[Given passage]:
You certainly could.

However, every donation has opportunity costs in multiple dimensions, and if
you walk down the "can I have better impact somewhere else" path, you'll find
it rife with circularities and get nowhere.

Instead of the top N _best_ candidates to donate to, I usually look for N
_good_ ones, and be done with it.

------
Perceptes
This new name and website are a big improvement to the branding of the client,
and make it clear that this client is not a requirement for getting a
certificate from Let's Encrypt. It was very difficult to explain to people
learning about it that there is a difference between:

1\. Let's Encrypt, the certificate authority

2\. ACME, the protocol for users to interact with Let's Encrypt

3\. Boulder, an implementation of an ACME server in Go that Let's Encrypt uses

4\. Certbot (formerly the Let's Encrypt client), a command line client and
ACME library for Python, originally developed by the Let's Encrypt team

Any CA can use ACME to offer automated certificate issuance to their users.
Anyone can implement an ACME server or client in any language. There is no
"official" client or server necessary.

[Information supplied]:
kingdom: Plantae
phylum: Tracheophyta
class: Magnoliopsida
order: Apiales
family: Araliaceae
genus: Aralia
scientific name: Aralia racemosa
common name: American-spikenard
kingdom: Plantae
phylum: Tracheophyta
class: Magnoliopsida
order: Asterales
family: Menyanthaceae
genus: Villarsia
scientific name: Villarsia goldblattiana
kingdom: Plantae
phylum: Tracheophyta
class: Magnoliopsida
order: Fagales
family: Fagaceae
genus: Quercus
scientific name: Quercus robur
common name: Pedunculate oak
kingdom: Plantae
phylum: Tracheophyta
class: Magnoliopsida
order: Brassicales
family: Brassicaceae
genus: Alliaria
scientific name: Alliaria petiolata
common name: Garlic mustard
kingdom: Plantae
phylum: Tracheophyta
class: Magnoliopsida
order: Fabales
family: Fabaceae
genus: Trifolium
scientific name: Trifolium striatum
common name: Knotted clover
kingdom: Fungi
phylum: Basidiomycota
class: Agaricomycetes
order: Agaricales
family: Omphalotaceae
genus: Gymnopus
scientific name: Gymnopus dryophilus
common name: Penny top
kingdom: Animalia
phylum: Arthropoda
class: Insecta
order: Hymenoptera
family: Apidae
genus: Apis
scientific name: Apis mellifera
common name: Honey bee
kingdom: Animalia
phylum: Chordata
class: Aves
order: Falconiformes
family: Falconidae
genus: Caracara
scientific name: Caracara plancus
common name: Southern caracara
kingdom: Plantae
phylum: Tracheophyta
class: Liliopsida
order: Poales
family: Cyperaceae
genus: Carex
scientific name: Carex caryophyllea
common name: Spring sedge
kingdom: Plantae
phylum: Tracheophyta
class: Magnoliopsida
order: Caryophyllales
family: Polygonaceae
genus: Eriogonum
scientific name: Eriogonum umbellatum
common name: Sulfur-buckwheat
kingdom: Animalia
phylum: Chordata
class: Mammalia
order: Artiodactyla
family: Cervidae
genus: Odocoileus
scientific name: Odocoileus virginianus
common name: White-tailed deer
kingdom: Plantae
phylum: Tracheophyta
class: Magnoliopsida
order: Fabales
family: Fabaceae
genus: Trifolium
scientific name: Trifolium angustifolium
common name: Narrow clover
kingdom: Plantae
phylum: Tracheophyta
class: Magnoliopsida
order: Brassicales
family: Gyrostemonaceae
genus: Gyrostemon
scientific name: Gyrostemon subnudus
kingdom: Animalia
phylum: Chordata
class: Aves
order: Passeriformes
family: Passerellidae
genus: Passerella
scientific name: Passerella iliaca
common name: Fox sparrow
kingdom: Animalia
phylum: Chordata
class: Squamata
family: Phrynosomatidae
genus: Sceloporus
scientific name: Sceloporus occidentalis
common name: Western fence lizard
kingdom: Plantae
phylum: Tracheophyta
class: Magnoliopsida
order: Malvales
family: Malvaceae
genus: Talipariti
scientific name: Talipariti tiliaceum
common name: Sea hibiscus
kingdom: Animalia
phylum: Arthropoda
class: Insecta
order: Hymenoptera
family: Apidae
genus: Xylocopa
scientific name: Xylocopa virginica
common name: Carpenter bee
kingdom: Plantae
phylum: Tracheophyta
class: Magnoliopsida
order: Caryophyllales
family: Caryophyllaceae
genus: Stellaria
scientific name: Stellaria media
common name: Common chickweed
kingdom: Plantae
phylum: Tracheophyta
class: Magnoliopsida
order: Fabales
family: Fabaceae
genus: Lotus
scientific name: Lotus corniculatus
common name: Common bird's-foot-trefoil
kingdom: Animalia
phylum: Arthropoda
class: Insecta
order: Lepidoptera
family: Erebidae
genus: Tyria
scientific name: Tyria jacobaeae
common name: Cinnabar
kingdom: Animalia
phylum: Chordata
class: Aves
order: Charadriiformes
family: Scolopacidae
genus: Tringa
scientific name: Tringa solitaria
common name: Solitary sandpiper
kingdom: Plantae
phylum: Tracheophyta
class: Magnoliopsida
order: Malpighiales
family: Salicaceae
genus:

[The request]:
In the thread about Let's Encrypt, what was Certbot formerly called? The items play no part in what is asked here.

[Final answer]:
The Let's Encrypt client.